● Text shown
***

Now that’s it’s finally available, how well does Flash work on Android tablets like the Xoom? Not very:
As it stands, Flash support offers no reason for buying a Xoom instead of an iPad. If you were hoping the Flash player would enable a whole new world of content, you will be disappointed. Flash sites on Android devices are utterly hit or miss. And if you’re deploying Flex applications for your business to be accessed on mobile devices, my advice is to switch to HTML immediately. On the other hand, if you’re enthralled by animated Web advertising, the Flash Player will be right up your alley.
Surely, though, it must work better on the BlackBerry PlayBook, since RIM and Adobe have been working together for two years on mobile Flash. Not really:
During a round of Plants vs. Zombies, gameplay bogged down whenever the animation got intense. Every time I tried to access a Flash game on Facebook, the browser crashed. Yes, every single time. Say goodbye to your well-tended crops, Farmvillians.

***

● Data listing
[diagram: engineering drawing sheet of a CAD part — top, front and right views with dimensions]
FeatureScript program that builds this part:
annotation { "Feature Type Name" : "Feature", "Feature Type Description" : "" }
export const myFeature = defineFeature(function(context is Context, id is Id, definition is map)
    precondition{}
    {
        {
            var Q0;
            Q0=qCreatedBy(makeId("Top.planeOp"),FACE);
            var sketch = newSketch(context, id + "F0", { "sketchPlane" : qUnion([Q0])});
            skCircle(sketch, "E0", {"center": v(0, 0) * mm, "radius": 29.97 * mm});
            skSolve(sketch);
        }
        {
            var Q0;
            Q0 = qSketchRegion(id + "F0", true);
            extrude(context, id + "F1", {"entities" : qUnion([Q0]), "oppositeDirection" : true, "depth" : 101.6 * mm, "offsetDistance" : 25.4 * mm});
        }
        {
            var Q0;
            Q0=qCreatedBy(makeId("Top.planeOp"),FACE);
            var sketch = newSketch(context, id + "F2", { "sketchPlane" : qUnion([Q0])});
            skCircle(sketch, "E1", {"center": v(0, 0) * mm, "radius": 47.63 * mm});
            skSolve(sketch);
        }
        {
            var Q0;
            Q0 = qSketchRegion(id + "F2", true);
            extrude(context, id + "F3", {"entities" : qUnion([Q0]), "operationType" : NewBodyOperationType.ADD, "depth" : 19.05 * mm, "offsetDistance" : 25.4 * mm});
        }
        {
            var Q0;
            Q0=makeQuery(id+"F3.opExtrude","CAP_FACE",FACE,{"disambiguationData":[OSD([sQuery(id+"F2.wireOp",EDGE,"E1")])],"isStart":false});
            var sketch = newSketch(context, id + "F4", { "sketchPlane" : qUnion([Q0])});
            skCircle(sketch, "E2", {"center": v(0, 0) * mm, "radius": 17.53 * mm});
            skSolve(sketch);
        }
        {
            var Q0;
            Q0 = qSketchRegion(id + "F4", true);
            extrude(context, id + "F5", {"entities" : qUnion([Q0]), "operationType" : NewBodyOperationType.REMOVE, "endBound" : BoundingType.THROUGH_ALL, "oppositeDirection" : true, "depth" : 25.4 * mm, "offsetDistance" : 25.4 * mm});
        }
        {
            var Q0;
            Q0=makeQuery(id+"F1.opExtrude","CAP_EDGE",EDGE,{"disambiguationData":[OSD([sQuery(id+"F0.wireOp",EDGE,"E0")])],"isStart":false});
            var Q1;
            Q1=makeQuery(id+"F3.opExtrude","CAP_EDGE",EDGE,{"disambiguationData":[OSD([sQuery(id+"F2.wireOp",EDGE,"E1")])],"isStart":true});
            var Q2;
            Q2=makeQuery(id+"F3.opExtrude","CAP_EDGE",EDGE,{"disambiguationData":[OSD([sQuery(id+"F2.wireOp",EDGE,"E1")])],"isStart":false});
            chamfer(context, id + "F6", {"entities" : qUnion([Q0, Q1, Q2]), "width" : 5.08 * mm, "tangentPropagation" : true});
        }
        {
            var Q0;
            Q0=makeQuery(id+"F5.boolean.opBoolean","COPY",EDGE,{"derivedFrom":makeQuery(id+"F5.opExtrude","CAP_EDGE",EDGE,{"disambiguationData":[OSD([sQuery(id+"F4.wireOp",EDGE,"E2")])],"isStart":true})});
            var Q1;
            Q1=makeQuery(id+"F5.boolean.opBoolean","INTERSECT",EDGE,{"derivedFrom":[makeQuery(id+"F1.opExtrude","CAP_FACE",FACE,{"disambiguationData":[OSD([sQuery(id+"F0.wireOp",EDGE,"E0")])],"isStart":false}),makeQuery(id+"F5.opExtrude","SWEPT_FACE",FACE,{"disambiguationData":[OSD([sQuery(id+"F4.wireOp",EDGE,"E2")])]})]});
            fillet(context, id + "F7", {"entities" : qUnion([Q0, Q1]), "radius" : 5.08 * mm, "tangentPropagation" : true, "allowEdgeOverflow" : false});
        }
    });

***

● Exercise requirements
(a) Using the passage on mobile Flash, decide whether each statement agrees with it: (i) Flash sites on Android devices work reliably; (ii) RIM and Adobe have been working together for two years on mobile Flash; (iii) the browser crashed on some, but not all, attempts to open a Flash game on Facebook. Answer yes or no for each, quoting the deciding words.
(b) Resume the passage on mobile Flash, picking up right after its final sentence.

● Answers by item
(a)
(i) No: "Flash sites on Android devices are utterly hit or miss."
(ii) Yes: "RIM and Adobe have been working together for two years on mobile Flash"
(iii) No: "Yes, every single time."

(b)
RIM delivered several software updates during our tests, showing that the company is still ironing out bugs. Flash stability increased with each update, and may well be even more stable by the time the PlayBook ships on April 19. But the fact that a marquee feature is strapped with such stability problems so close to the ship date is troubling.
I’ve said it before and I’ll say it again: Flash is malware masquerading as a vital part of the web experience. I won’t have it on my desktop, and I certainly wouldn’t want it taking over my tablet.